Official repository for the paper "Efficient Sparse Representations for Large-Scale Recommendation", accepted to the THE ACM WEB CONFERENCE 2026 (WWW 2026) - Short Paper Track.
Compressed ELSA is a sparse, scalable variant of the ELSA collaborative-filtering autoencoder. It learns high-dimensional sparse item embeddings directly during training, significantly reducing model size and speeding up retrieval while preserving recommendation quality.
This enables:
- 10×–100× smaller smaller embeddings with minimal accuracy loss, competitive with strong baselines on several datasets
- Faster inference via sparse matrix–vector operations
- Interpretable latent spaces, where dimensions naturally correspond to item segments
Our interactive demo showcases additional experiments, ablations, and visualizations that did not fit into the manuscript.
You can also explore:
- Segment-level recommendation
- Interpretability of the learned sparse latent factors
The source code for the demo lives in the demo branch.
run.py Main entry point (training / evaluation controller)
recommenders/
baselines.py Baseline recommender models for comparison
elsa_models.py ELSA variants (dense, hybrid, compressed-sparse)

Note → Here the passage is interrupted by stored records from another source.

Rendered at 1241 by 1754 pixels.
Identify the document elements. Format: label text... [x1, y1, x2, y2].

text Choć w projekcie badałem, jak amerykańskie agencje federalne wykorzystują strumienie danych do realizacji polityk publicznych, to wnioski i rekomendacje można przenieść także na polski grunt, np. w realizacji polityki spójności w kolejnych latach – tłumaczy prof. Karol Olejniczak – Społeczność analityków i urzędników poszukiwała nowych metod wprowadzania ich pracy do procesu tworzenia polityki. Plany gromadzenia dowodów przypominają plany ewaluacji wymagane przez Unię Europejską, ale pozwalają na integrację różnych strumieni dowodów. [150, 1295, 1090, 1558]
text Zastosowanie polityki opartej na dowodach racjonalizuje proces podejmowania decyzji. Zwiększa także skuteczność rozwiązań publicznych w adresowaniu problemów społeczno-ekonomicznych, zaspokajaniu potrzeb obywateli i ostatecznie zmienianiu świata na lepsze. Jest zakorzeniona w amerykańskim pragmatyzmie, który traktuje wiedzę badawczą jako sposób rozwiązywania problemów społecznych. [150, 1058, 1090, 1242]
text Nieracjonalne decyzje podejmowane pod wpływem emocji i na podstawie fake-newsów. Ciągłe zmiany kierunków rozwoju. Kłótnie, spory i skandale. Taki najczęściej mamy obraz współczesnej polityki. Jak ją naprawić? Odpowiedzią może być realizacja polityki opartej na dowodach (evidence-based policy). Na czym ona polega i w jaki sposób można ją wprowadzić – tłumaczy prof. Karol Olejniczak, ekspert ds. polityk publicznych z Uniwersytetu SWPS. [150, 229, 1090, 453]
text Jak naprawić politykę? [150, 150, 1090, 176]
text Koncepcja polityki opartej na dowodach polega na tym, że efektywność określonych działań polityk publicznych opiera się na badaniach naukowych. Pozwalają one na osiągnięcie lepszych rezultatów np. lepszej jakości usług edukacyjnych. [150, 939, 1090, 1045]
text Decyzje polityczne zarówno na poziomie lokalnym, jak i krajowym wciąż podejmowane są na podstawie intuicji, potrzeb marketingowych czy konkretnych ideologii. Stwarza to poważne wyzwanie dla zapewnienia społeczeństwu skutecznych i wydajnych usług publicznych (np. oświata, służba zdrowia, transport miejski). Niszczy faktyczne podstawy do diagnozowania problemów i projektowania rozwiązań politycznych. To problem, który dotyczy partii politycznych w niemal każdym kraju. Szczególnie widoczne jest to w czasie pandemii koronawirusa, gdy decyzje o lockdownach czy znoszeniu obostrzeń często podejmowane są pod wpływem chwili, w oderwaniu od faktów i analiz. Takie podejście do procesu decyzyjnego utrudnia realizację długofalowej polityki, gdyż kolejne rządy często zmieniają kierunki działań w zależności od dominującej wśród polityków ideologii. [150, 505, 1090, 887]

experiments/ Experiment runner scripts and configs
results/ Metrics, logs, checkpoints, run artifacts
_datasets/ Download / load / parse / preprocess utilities + data
python3.11 -m venv .venv
source .venv/bin/activate
pip install -r requirements.txt
# or manual:
pip install numpy scipy torch keras scikit-learn recpack tqdm pandas implicitFrom repository root, run, e.g.,
python experiments/experiment_compressed_elsa.py --dataset ml20m --factors 4096 --batch_size 1024 --max_output 20000 --decay_strategy Exponential --vals "0 1024 512 256 128 64 32 16" --lth TrueCheck individual experiments for available arguments.
(To be added once the camera-ready version is finalized.)
This repository is licensed under CC BY-NC 4.0. See the LICENSE file for details.